* [STUDY TEXT]:
+ + +
DOC’s Grand Slam Tennis Elbow Treatment
Nearly 18 million people played tennis in the U.S. in 2015. Only 1 in 20 or 5% of all tennis players get tennis elbow.
Most people who are diagnosed with tennis elbow have never swung a tennis racquet.
Tennis elbow, lateral epicondylitis, is a painful condition of the elbow caused by recreational or work activities that require repetitive and vigorous use of the forearm muscle.
The elbow joint is made up of three bones: upper arm bone, humerus, and forearm bones, radius and ulna. The bony bump on the outside of the elbow is called the lateral epicondyle. Muscles, ligaments and tendons hold the elbow joint together. The Extensor Carpi Radialis Brevis (ECRB) tendon in the forearm attaches to the lateral epicondyle.
The forearm muscles and tendons can become damaged from overuse, repeating the same motions over and over again. When the ECRB is weakened, tears form in the tendon where it attaches to the lateral epicondyle, leading to inflammation and pain.
The symptoms of tennis elbow develop gradually. In most cases, the pain begins as mild and worsens over weeks and months. Common signs and symptoms of tennis elbow include:
- Pain or burning on the outer part of the elbow
- Pain increased with forearm activity
- Weak grip strength
The DOC orthopedic surgeon will consider many factors in diagnosing tennis elbow, including symptoms, any occupational risk factors, recreational sports participation, and health history. The DOC orthopedist may recommend additional tests to rule out other causes.
Most patient guests have success with nonsurgical treatment, resting affected arm, anti-inflammatory medicines to reduce pain and swelling, a forearm brace, and/or cortisone injection. If nonsurgical treatments are unsuccessful, the DOC orthopedic surgeon may recommend a surgical procedure involving removal of the diseased muscle and reattaching healthy muscle back to bone.
+ + +
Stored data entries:
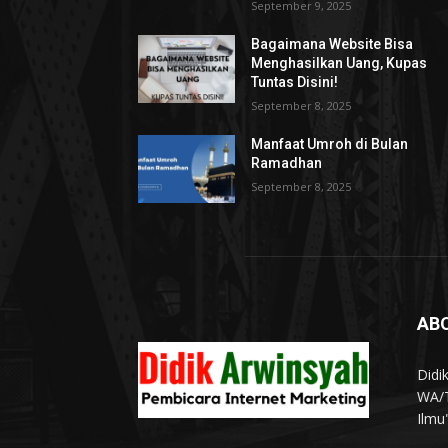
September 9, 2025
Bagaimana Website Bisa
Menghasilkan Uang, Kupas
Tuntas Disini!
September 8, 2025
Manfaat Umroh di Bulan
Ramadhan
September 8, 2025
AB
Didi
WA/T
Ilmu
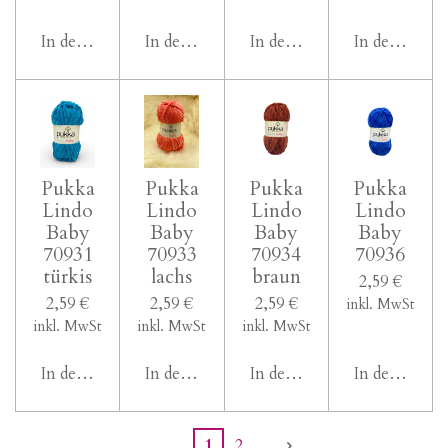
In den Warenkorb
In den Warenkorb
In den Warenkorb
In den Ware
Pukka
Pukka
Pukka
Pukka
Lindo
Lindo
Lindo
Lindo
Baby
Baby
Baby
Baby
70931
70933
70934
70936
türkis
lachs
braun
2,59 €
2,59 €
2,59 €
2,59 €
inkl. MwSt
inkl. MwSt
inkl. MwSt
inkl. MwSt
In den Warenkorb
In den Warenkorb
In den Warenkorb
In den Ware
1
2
+ + +
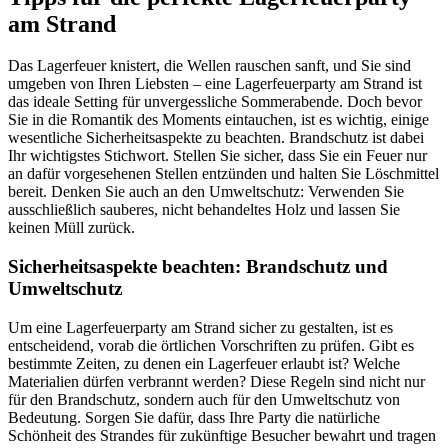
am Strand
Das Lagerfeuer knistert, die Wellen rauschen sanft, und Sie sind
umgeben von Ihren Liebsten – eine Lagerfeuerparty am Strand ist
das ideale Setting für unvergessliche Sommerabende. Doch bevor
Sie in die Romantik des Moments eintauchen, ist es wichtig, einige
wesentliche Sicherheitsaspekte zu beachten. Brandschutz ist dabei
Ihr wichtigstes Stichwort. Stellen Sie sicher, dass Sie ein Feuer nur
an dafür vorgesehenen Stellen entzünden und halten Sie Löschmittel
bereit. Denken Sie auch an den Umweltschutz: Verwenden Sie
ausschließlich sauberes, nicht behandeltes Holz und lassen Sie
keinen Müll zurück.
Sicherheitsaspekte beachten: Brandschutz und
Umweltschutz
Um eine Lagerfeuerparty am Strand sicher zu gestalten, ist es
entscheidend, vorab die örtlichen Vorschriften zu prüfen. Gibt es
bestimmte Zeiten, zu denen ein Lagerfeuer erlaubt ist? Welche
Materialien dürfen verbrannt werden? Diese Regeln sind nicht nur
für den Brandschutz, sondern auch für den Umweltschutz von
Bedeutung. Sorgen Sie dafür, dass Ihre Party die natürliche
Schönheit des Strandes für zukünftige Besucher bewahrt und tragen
+ + +
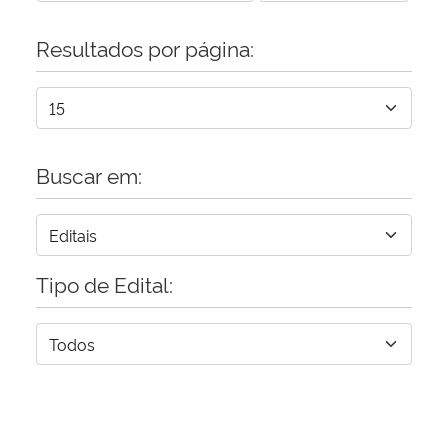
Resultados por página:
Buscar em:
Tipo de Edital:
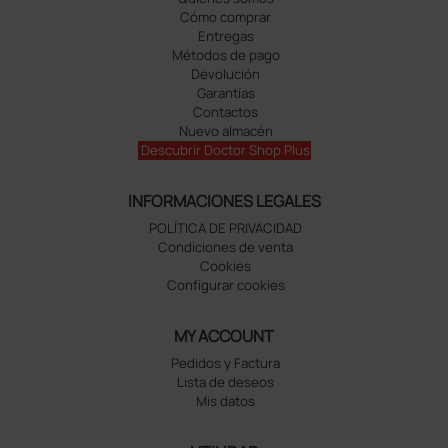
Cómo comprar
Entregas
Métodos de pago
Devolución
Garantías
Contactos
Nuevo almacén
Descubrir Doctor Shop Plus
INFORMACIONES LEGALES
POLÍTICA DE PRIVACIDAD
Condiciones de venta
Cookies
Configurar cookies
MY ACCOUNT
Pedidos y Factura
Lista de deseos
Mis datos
+ + +
* [EXERCISE GOAL]:
Check each statement against the tennis elbow text and mark it yes or no, quoting the words from the text that settle it: (a) Most people diagnosed with tennis elbow have played tennis. (b) The ECRB tendon attaches to the lateral epicondyle. (c) Tennis elbow symptoms usually appear suddenly.

* [REPLY]:
(a) No: "Most people who are diagnosed with tennis elbow have never swung a tennis racquet."
(b) Yes: "The Extensor Carpi Radialis Brevis (ECRB) tendon in the forearm attaches to the lateral epicondyle."
(c) No: "The symptoms of tennis elbow develop gradually."